ONE44 Analytics where the analysis is concise and to the point

Our goal is to not only give you actionable information, but to help you understand why we think this is happening based on pure price analysis with Fibonacci retracements, that we believe are the underlying structure of all markets and Gann squares.

For the ONE44 Fibonacci rules and guidelines to help with this article, go here.

Charts are courtesy of Barchart.com

(YMZ21)

We will get to why this can be a top in the Dow after we show you where it's been.

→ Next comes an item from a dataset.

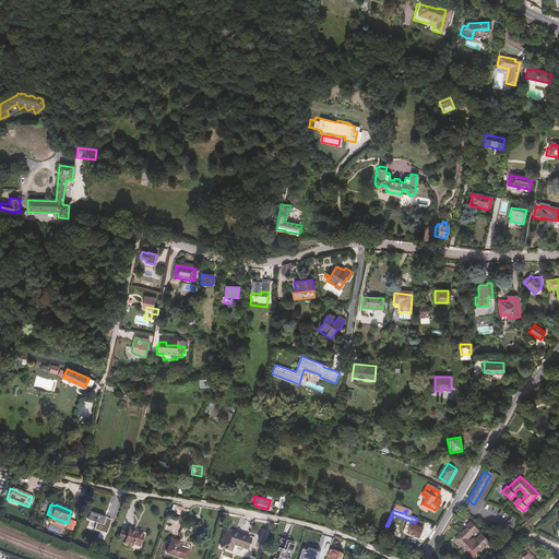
[(106,535),(110,521),(88,514),(86,522),(95,524),(94,532),(106,535)]
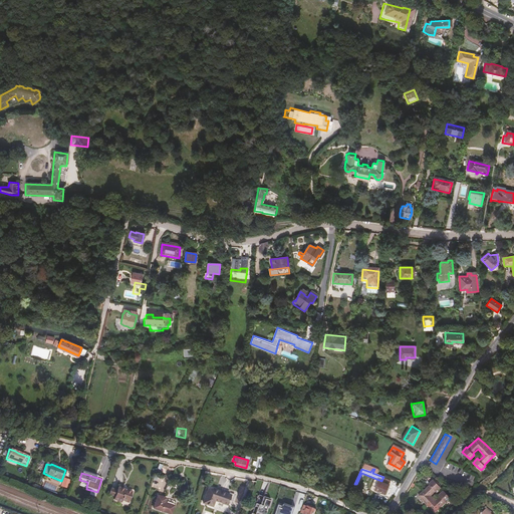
[(390,481),(382,478),(381,481),(381,482),(374,479),(370,487),(383,494),(390,481)]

This market has had such a strong move up that in order to get it to come into some retracements we had to use the next most important low above the 3/23/20 and this was the low on 10/30/20. The first good setback happened on 2/1/21, it traded below 23.6%, but the close was well above it and new highs followed. The second setback on 3/4/21 also held 23.6% and went on to new highs. That high hit the 34,792 major Gann square and the break from it hit the 33,205 major Gann square. The rally from there took it back to the 34,792 major Gann square, before going back to the 33,205 major Gann square again and down to 23.6% of the 10/30/20 low on 6/21/21. The rally from there hit the 34,792 major Gann square and the break from it hit 61.8% back to the low on 6/21/21 on 7/19/21. After the new ATH was the first sign of a short term trend change when it held 38.2% on 8/19/21 and failed to make a new high (shaded area). Following the ONE44 Fibonacci rules and guidelines we know that when it fails to make a new high after holding 38.2% we should look for 61.8% of the same move. This was 33,940, it did this and more, however it held above 23.6% going back to the 10/30/20 low. The rally from the low on 9/20/21 hit 61.8% on 9/27/21 and that took it to new lows. The low on 10/1/21 held above 23.6%, the 200 day moving average and the 33,205 major Gann square, keeping the long term trend extremely positive. The rally from there went to 61.8% on 10/7/21 and then down to 61.8% of that rally on 10/13/21. This rally has taken it to 78.6% at 35,100.

As we have shown the long term trend remains very strong based on the retracements it has held on all the setbacks, however we watch all the retracements on every move to see just how strong, or weak a market is and this brings us to the 78.6% rule. This is,

"Any market that hits 78.6% should go 78.6% back the other way. This is also where a lot of Bull markets end and start."

On a setback from 35,100 the target will be 78.6% the other way and this is 33,800 and being that this is where a lot of Bull markets end and start, a break from here longer term can take it down to 23.6% to the 3/23/20 low and this is 31,450, there is also a major Gann square at 31,691. As we mentioned the long term remains very positive and a failure to get a turn lower from the 78.6% level at 35,100 should send it up to the next major Gann square 36,495.